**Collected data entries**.
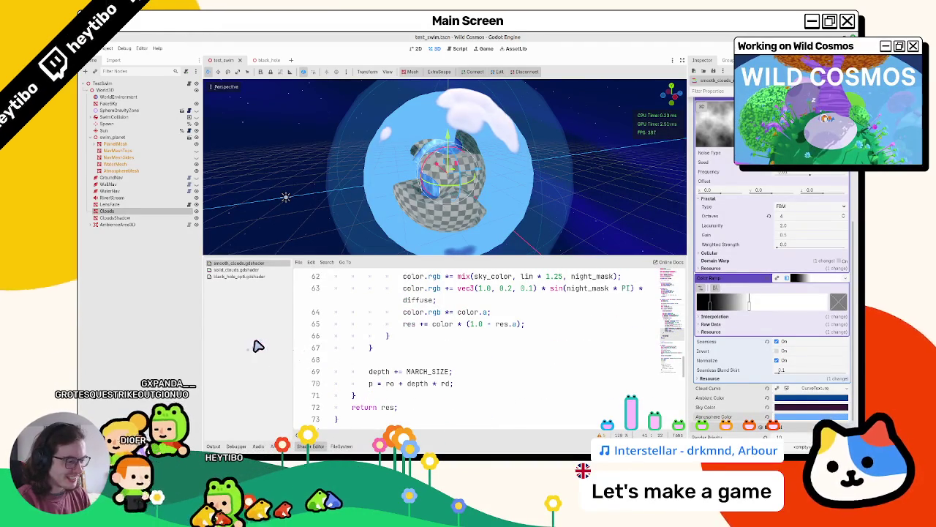
double_click(366, 372)
scroll(372, 383, "down", 2)
scroll(372, 383, "up", 5)
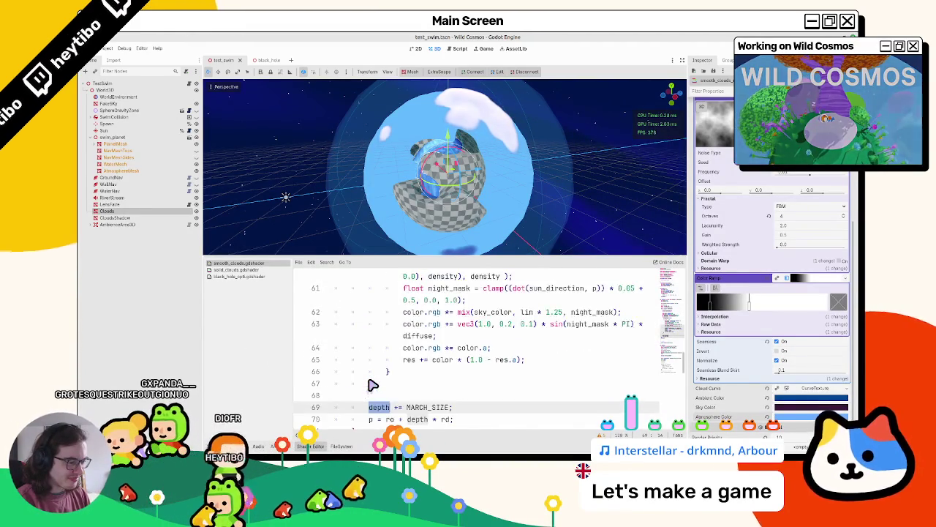
Step: Check the is_inside_camera and is_inside_shell variables, then fold the if (is_inside_shell) block on line 54
left_click(409, 349)
double_click(408, 358)
double_click(405, 370)
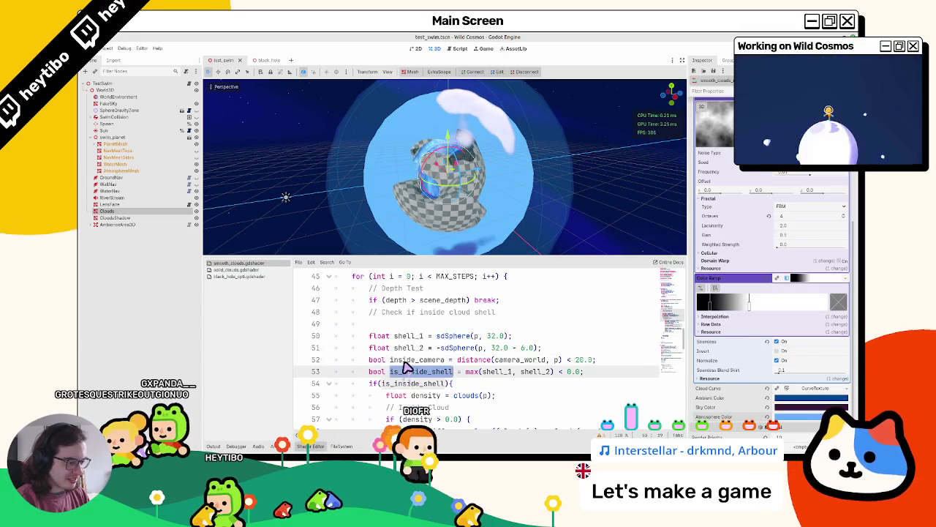
scroll(404, 364, "down", 2)
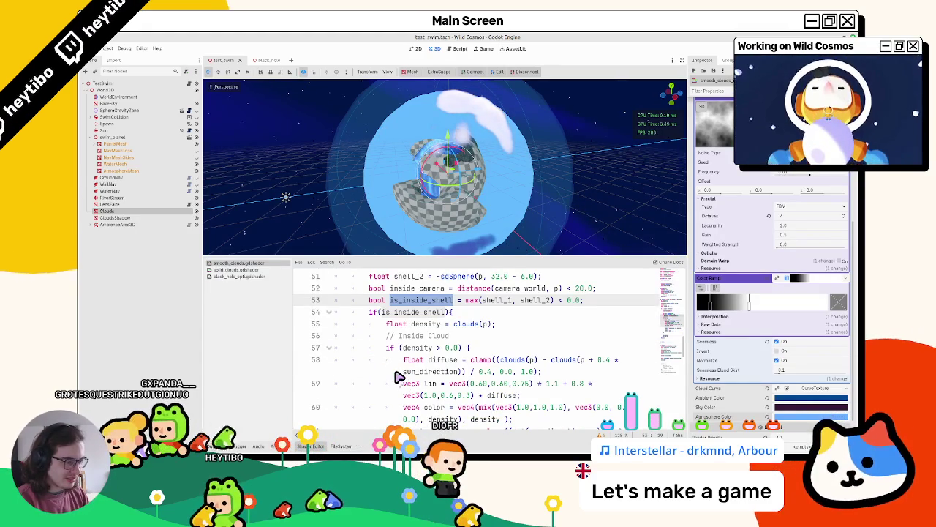
double_click(413, 312)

**WHAT THE EXERCISE ASKS**. Please retype all the entries word for word, omitting the pictures.

**RESPONSE TO THE EXERCISE**.
double_click(366, 372)
scroll(372, 383, "down", 2)
scroll(372, 383, "up", 5)
Step: Check the is_inside_camera and is_inside_shell variables, then fold the if (is_inside_shell) block on line 54
left_click(409, 349)
double_click(408, 358)
double_click(405, 370)
scroll(404, 364, "down", 2)
double_click(413, 312)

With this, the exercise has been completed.